Lighteval already does a great job unifying many benchmarks and backends, and making it easy to dig into sample-level results. I wanted to ask about a slightly different angle for evaluation and whether it fits your roadmap.
Over the last year I have been working on something I call a "long horizon tension crash test" for LLMs. Instead of just asking one question and scoring the answer, the idea is to push a model through a long sequence of very high tension questions and watch how its internal story slowly drifts or collapses.
Concretely, I maintain an open TXT pack called "WFGY 3.0 · Singularity Demo (BlackHole-131)". It is:
- a plain text universe of 131 S-class questions across alignment, extreme physics, long horizon civilization decisions, etc
- designed so that any LLM that supports file input can read it directly
- already used as a stress lab to see where models start hallucinating or losing track of their own commitments
This behaves less like a standard QA dataset and more like a "crash test dummy" for long horizon reasoning under semantic tension.
My question is:
Do you see room in Lighteval for a dimension like this?
Some possibilities I can imagine:
- treating the TXT pack (or a subset) as a long horizon benchmark and logging per-question behavior,
- defining simple metrics like "amount of self-contradiction over 50+ steps" or "time to collapse under high tension prompts",
- or using it as an optional add-on for people who care about stability under extreme scenarios rather than only accuracy.
Everything is MIT licensed, lives in a public repo, and is meant to be reproducible and inspectable. I am not asking you to adopt it as a first-class benchmark today.
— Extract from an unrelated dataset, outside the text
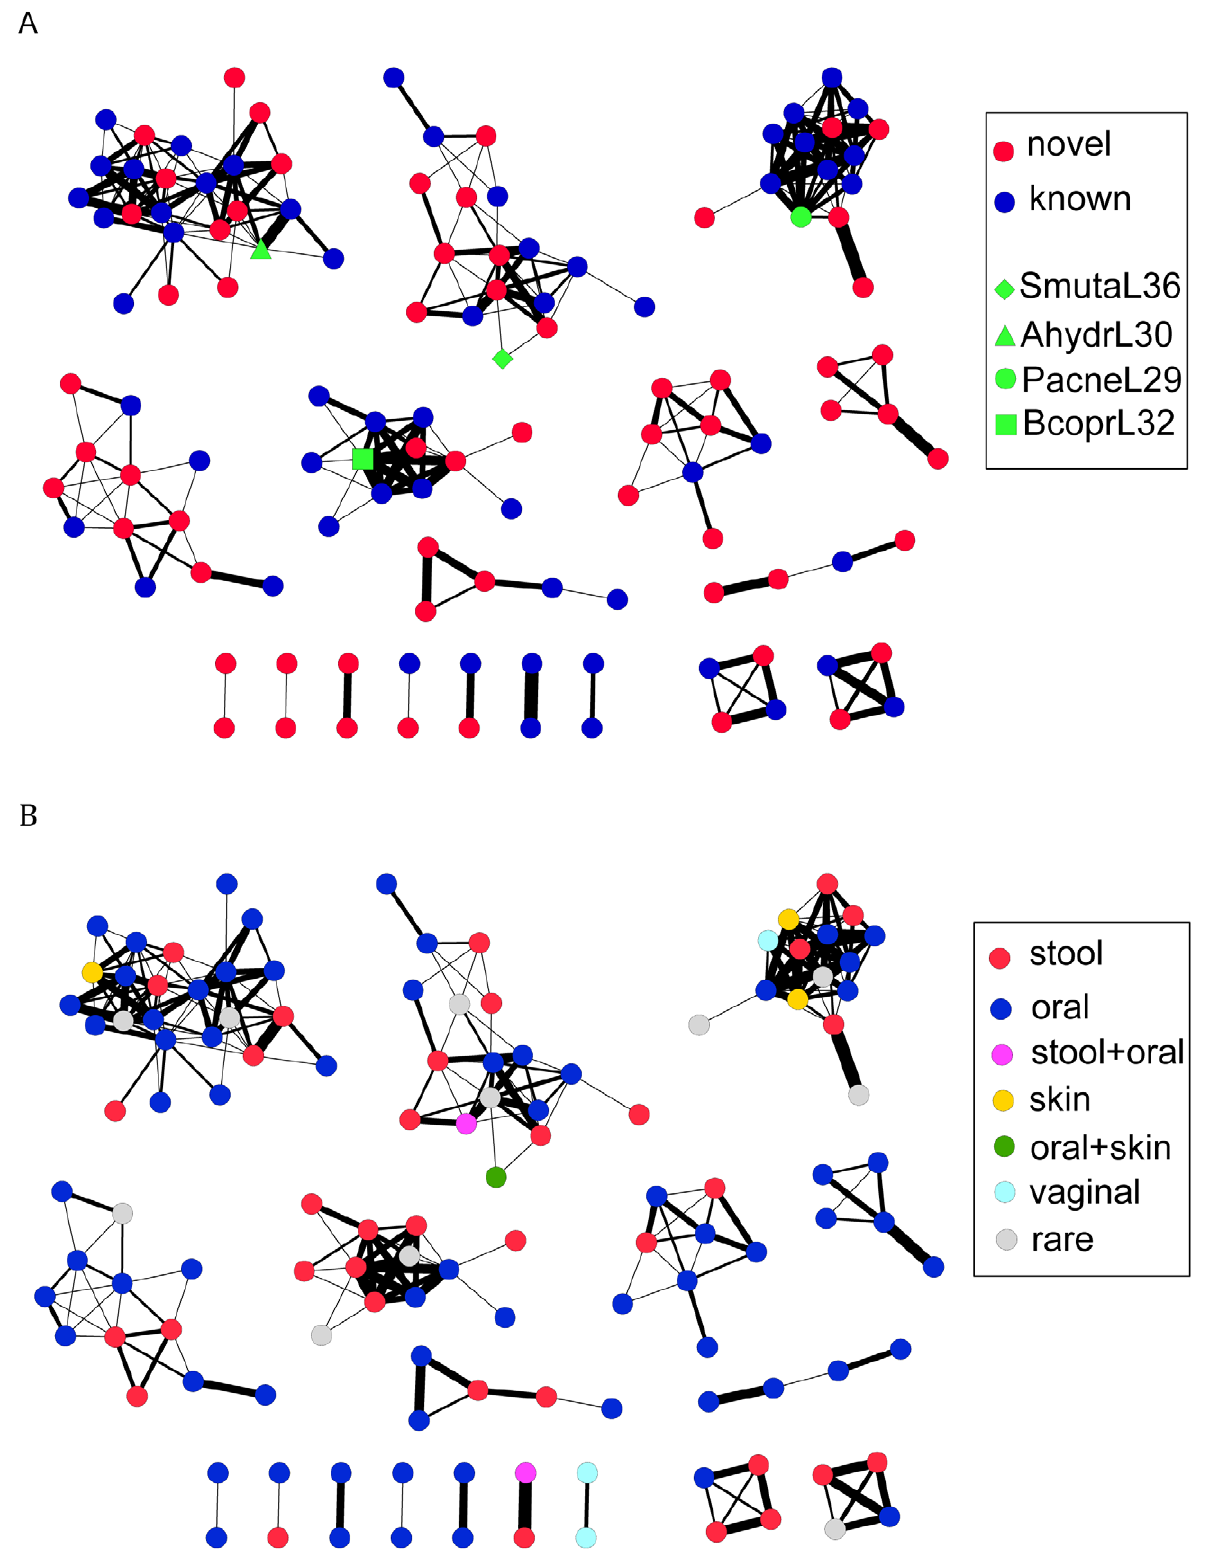
Figure 3. Visualizations of the CRISPR network of 150 CRISPRs, each represented as a node. There is an edge between two nodes, if the edit distance between the consensus sequences of the repeats of the corresponding CRISPRs is , 10, with edges of small edit distances ( i.e. , the two CRISPRs share more similar repeats) shown in thick lines and edges of larger edit distances in thin lines. In (A), the known CRISPRs are shown as blue nodes (except for several CRISPRs highlighted in green), and the novel CRISPRs identified in the HMP datasets are shown as red nodes. In (B), the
I mostly want feedback on whether a long horizon tension crash test makes sense inside Lighteval or should live entirely outside.
If this sounds even slightly interesting, I am happy to:
- provide a minimal slice that is easy to wire into your pipeline, and
- share a few anonymized traces of how different models behave when running through it.
Thanks for any thoughts or pointers on where this might fit.